GameGadget handheld puts classic games in the palm of your hand
It wasn’t so long ago that the mobile gaming space was dominated by Nintendo and Sony. While both companies continue to stake a claim for the mobile gaming pie with the release of their latest handhelds – the 3DS and PlayStation Vita – dedicated mobile gaming consoles have been under serious fire from smartphones in recent years. But that hasn’t stopped a UK-based company entering the arena with the GameGadget – an open source console designed to let fans get their hands on classic games titles.
Looking a lot like a Nintendo DS that has had the top screen snapped off, the GameGadget is a Linux-based device designed specifically for “retro” games. Powered by a 433 MHz dual core CPU and 64 MB of RAM, the company says the unit is capable of playing over 100,000 classic games titles from multiple platforms. It can also serve as a multimedia playback device with the ability to play back audio and video files, and display eBooks and photos. The unit’s 2 GB of onboard storage can be boosted via SD/SDHC card.
The GameGadget’s 16 bit color 320 x 240 pixel LCD screen measures 3.5-inches and is surrounded either side by a D-pad, four face buttons, and start, select and reset buttons, with two shoulder buttons on the top side of the device. In keeping with the retro vibe, there's no touchscreen, however, it does pack stereo speakers and a 3.5 mm headphone/TV out jack, alongside a Micro USB port for charging of the rechargeable battery and connecting to a PC for the transferring of games.

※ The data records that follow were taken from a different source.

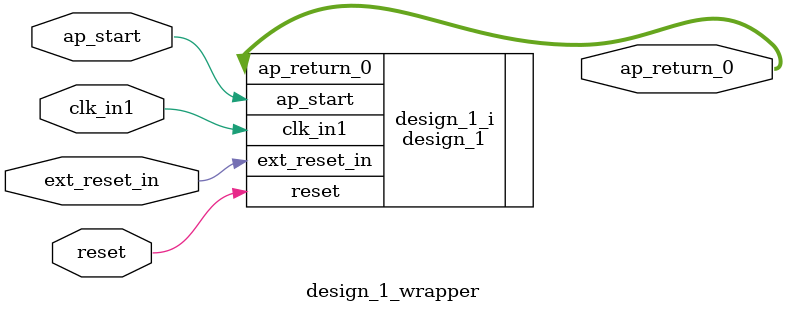
<source format=v>
`timescale 1 ps / 1 ps

module design_1_wrapper
   (ap_return_0,
    ap_start,
    clk_in1,
    ext_reset_in,
    reset);
  output [31:0]ap_return_0;
  input ap_start;
  input clk_in1;
  input ext_reset_in;
  input reset;

  wire [31:0]ap_return_0;
  wire ap_start;
  wire clk_in1;
  wire ext_reset_in;
  wire reset;

  design_1 design_1_i
       (.ap_return_0(ap_return_0),
        .ap_start(ap_start),
        .clk_in1(clk_in1),
        .ext_reset_in(ext_reset_in),
        .reset(reset));
endmodule

</source>
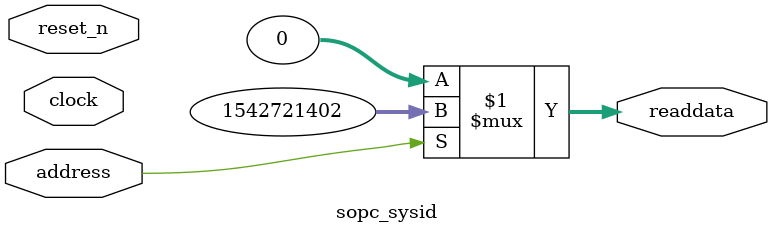
<source format=v>

`timescale 1ns / 1ps
// synthesis translate_on

// turn off superfluous verilog processor warnings 
// altera message_level Level1 
// altera message_off 10034 10035 10036 10037 10230 10240 10030 

module sopc_sysid (
               // inputs:
                address,
                clock,
                reset_n,

               // outputs:
                readdata
             )
;

  output  [ 31: 0] readdata;
  input            address;
  input            clock;
  input            reset_n;

  wire    [ 31: 0] readdata;
  //control_slave, which is an e_avalon_slave
  assign readdata = address ? 1542721402 : 0;

endmodule




</source>
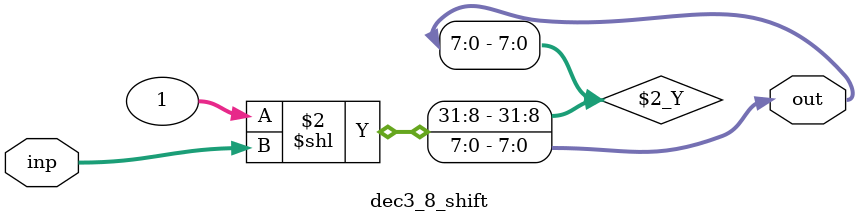
<source format=sv>
module dec3_8_shift(input logic [2:0] inp,
					output logic [7:0] out);

always_comb
begin
	out = 1 << inp;
end

endmodule
</source>
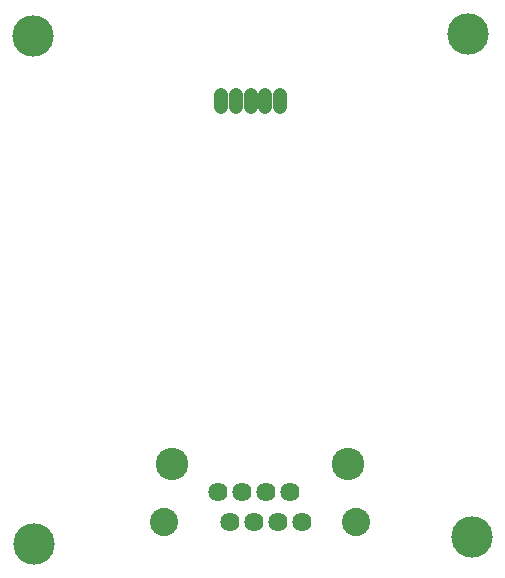
<source format=gbr>
%TF.GenerationSoftware,Altium Limited,Altium Designer,18.0.12 (696)*%
G04 Layer_Color=16711935*
%FSLAX26Y26*%
%MOIN*%
%TF.FileFunction,Soldermask,Bot*%
%TF.Part,Single*%
G01*
G75*
%TA.AperFunction,ComponentPad*%
%ADD16C,0.137920*%
%ADD17C,0.108390*%
%ADD18C,0.094000*%
%ADD19C,0.064000*%
%ADD20O,0.047690X0.087380*%
D16*
X1202360Y1186220D02*
D03*
X2662680Y1208230D02*
D03*
X1197390Y2878000D02*
D03*
X2648680Y2884370D02*
D03*
D17*
X2247240Y1450000D02*
D03*
X1661420D02*
D03*
D18*
X2274210Y1259450D02*
D03*
X1634450D02*
D03*
D19*
X2094880D02*
D03*
X2054720Y1359450D02*
D03*
X2014570Y1259450D02*
D03*
X1974410Y1359450D02*
D03*
X1934250Y1259450D02*
D03*
X1894090Y1359450D02*
D03*
X1853940Y1259450D02*
D03*
X1813780Y1359450D02*
D03*
D20*
X1825530Y2661500D02*
D03*
X1874750D02*
D03*
X1923960D02*
D03*
X1973170D02*
D03*
X2022390D02*
D03*
%TF.MD5,70e2c22e84301d1b6cc6dee7134f0019*%
M02*

</source>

But it is the environment for supplying the games that the GameGadget is pinning its success on. Looking to emulate the success of Apple’s App Store, the GameGadget has been specifically designed alongside a GameGadgetGames software service that will allow users to purchase and download games through an iTunes-style application. It is also designed to make it easy for developers and game publishers to create and distribute their games.
An SDK has been released to allow developers to create new games and import existing titles. Although the device will support games up to 32-bit, the GameGadget is optimized for 16-bit titles. So expect plenty of side-scrolling action.
The video below doesn’t show any games running on the device, but provides a look at the unit itself and its user interface.
The GameGadget is available for pre-order now, with a release set for March 30.